Information supplied: Begin

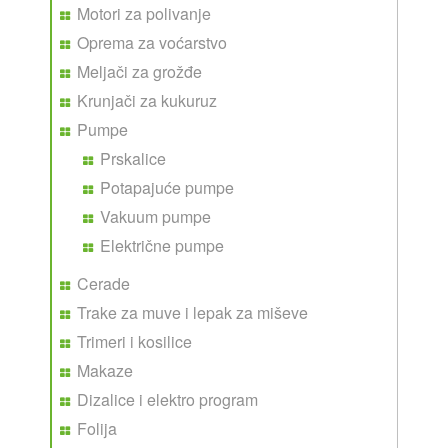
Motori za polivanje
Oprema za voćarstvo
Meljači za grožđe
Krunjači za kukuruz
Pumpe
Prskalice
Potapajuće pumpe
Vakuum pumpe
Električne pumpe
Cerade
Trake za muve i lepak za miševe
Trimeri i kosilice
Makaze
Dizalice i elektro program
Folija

Information supplied: End
Information supplied: Begin

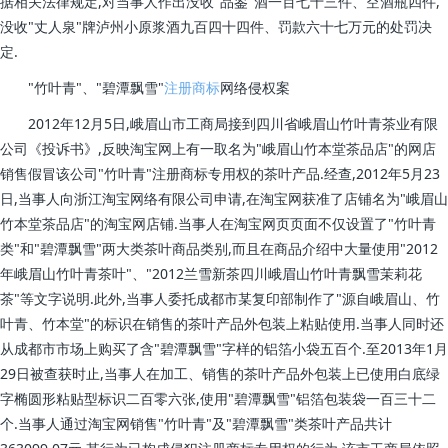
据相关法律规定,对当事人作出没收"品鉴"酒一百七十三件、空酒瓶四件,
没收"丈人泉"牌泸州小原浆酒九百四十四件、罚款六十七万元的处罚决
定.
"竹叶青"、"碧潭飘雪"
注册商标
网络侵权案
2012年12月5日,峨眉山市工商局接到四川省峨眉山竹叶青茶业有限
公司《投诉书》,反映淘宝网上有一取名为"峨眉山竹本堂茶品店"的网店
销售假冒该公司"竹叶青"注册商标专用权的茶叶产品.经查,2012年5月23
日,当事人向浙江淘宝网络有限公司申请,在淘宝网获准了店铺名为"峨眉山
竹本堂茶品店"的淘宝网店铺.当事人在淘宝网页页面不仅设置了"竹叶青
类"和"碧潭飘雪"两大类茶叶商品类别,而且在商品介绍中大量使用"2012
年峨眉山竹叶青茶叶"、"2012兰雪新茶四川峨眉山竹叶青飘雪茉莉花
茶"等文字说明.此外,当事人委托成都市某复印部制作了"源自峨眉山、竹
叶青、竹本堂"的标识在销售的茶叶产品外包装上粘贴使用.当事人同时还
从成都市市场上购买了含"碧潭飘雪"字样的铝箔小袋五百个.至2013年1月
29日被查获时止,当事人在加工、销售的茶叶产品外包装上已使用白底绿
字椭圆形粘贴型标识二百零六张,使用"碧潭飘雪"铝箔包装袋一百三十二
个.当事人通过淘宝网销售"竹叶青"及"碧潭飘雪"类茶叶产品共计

Information supplied: End
Information supplied: Begin

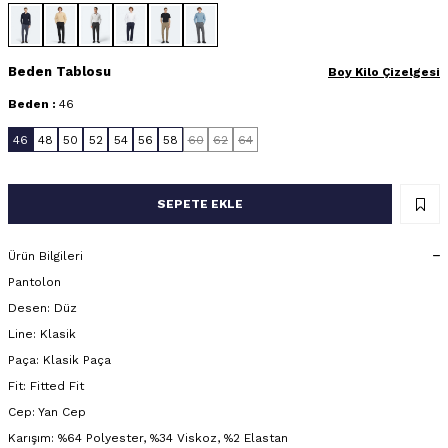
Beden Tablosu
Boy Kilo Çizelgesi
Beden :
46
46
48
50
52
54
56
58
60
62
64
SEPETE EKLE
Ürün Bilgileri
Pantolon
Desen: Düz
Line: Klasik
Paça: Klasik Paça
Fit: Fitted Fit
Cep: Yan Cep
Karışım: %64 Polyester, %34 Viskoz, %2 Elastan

Information supplied: End

§ **What the task requires**
Swap "Pantolon" for "Etek" in the lines from the one containing "Beden Tablosu" to the one containing "Karışım: %64 Polyester, %34", and give back only those lines with nothing else changed.

§ **Written reply**
Beden Tablosu
Boy Kilo Çizelgesi
Beden :
46
46
48
50
52
54
56
58
60
62
64
SEPETE EKLE
Ürün Bilgileri
Etek
Desen: Düz
Line: Klasik
Paça: Klasik Paça
Fit: Fitted Fit
Cep: Yan Cep
Karışım: %64 Polyester, %34 Viskoz, %2 Elastan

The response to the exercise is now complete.